TAREFA 1:
Segundo o texto sobre o Benfica, que tipo de SL Benfica prometeu Luís Filipe Vieira?
TAREFA 2:
No texto sobre o Benfica, porque é que, com Luís Filipe Vieira, não se apurar para a Liga dos Campeões não seria assim tão grave? Responde em uma a três frases.
TAREFA 3:
Prolonga o texto sobre o Benfica a partir da última frase.

EXCERTO FORNECIDO:
Luís Filipe Vieira pode endurecer o discurso e lembrar que agora, com ele, o SL Benfica já não anda nas ruas da amargura (a mendigar tostões e operações coração), nem nas bocas do mundo (por não pagar as suas dívidas aos credores). É uma recordação judiciosa. Mas será que chega, para quem prometeu um SL Benfica europeu e que, com a época a terminar, se arrisca a uma das piores prestações de sempre?
Luís Filipe Vieira pode relativizar os objectivos. Afinal com ele, mesmo que o SL Benfica não se apure para a Liga dos Campeões, como é mais que provável, a coisa não é assim tão grave, já que financeiramente, pelos vistos, o SL Benfica está preparado para esse tipo de eventualidades. Mas será aceitável que um presidente do SL Benfica faça um discurso desses num ano em que o clube, não se apurando para a Liga dos Campeões, esteve muito longe de poder ganhar algo? Não mereceria Luís Filipe Vieira, ao falar assim, que o SL Benfica nem para a UEFA se apurasse?

MATERIAL FORNECIDO:

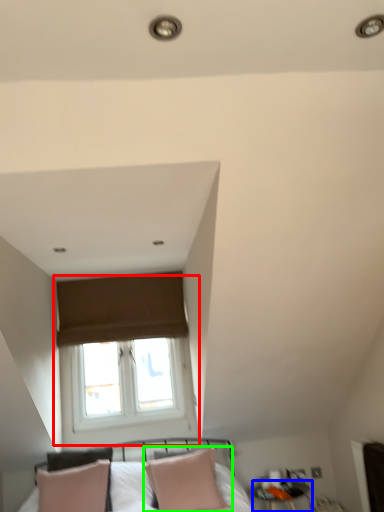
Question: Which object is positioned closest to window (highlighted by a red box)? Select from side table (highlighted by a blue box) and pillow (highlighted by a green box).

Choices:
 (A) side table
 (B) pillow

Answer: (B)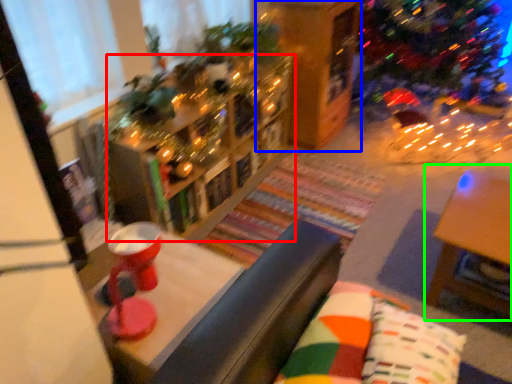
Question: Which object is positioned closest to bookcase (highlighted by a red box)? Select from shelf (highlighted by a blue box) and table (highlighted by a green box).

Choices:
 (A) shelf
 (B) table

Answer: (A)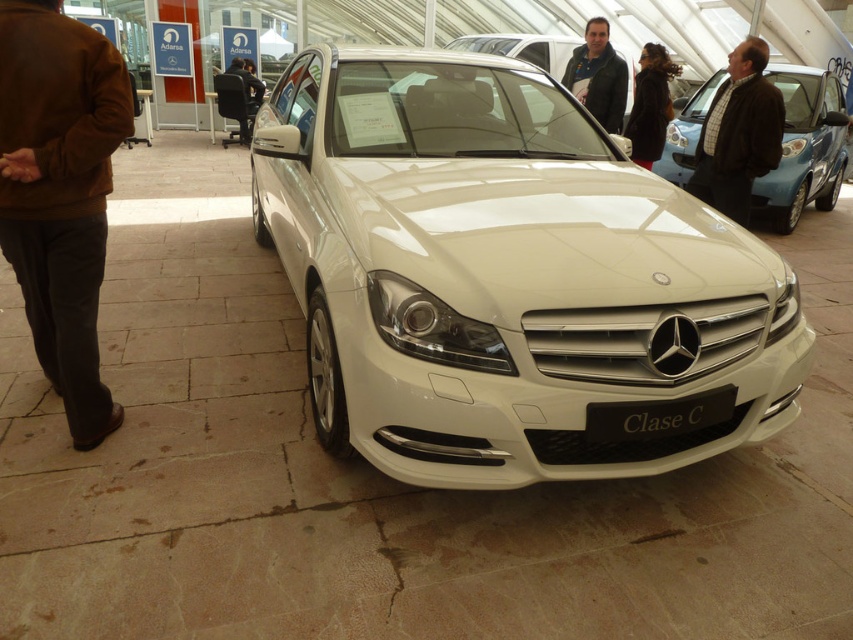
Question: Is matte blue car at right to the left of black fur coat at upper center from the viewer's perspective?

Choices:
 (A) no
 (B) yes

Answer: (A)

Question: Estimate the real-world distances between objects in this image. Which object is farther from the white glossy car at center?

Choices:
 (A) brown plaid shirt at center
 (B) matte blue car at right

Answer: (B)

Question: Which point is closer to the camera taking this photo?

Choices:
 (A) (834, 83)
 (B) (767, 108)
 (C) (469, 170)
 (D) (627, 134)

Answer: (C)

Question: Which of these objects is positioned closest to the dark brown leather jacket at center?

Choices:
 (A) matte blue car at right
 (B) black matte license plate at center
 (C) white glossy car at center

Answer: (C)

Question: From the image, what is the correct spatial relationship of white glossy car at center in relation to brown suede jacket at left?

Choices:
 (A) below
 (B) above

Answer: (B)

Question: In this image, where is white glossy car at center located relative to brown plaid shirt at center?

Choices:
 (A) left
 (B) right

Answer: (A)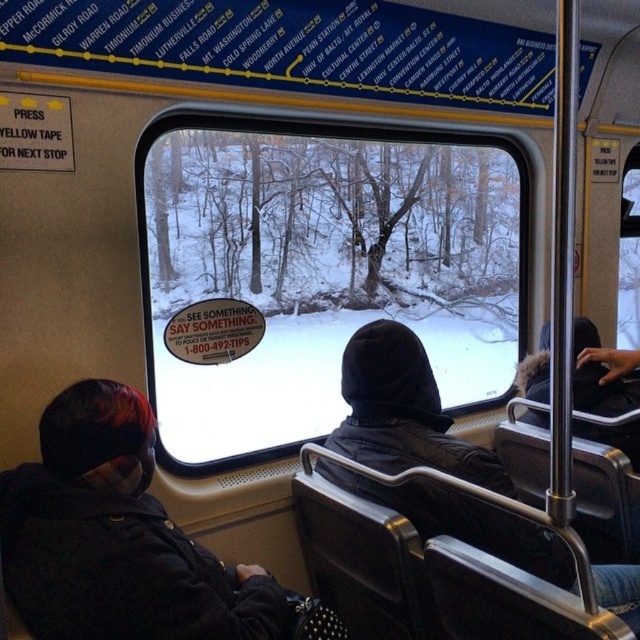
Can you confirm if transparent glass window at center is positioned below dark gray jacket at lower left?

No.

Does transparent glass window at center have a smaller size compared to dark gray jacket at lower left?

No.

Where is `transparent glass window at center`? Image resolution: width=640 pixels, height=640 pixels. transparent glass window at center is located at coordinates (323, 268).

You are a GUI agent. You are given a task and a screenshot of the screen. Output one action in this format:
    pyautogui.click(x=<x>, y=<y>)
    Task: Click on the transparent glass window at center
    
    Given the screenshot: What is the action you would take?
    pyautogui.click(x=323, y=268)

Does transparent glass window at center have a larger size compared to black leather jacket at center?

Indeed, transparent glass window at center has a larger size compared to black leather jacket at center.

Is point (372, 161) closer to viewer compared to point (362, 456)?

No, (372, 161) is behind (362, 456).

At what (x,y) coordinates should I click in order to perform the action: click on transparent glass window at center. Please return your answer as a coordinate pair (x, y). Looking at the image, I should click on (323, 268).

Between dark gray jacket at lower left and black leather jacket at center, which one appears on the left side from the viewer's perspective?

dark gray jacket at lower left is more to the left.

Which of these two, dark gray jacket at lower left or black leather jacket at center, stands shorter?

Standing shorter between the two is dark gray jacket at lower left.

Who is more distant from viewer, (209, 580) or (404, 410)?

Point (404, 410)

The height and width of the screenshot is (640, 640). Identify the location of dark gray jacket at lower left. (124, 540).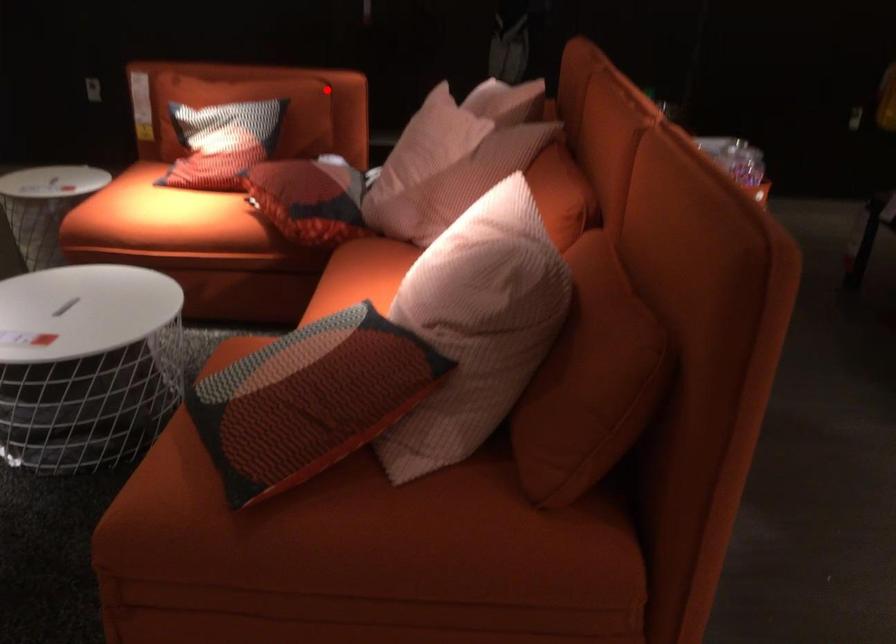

RESPOSTA FINAL 1:
Prometeu um SL Benfica europeu.

RESPOSTA FINAL 2:
Porque, financeiramente, o SL Benfica está preparado para esse tipo de eventualidades.

RESPOSTA FINAL 3:
Luís Filipe Vieira pode querer arrepiar caminho. Afinal é humano, reconhece que errou e que é preciso mudar as coisas. Mas, espanto dos espantos, não foi ele que errou. Foi a estrutura do futebol. Agora é preciso mudar tudo porque, afinal este foi um ano de experimentalismo em que se esteve a aprender! Mas é admissível que num final de mandato, em que cada época foi quase sempre pior que a anterior, se venha dizer que se está a aprender com os erros? Certamente que todos aprendemos com os erros ao longo da vida, mas não reconhecer os próprios erros como seus e fugir para a frente não é o pior dos caminhos?
Luís Filipe Vieira, por este caminho, terá sempre uma justificação. Para o ano pode ser Rui Costa. Afinal a coisa não funcionou, poderá dizer. É um caminho possível. Mas será que, assim, o SL Benfica tem futuro?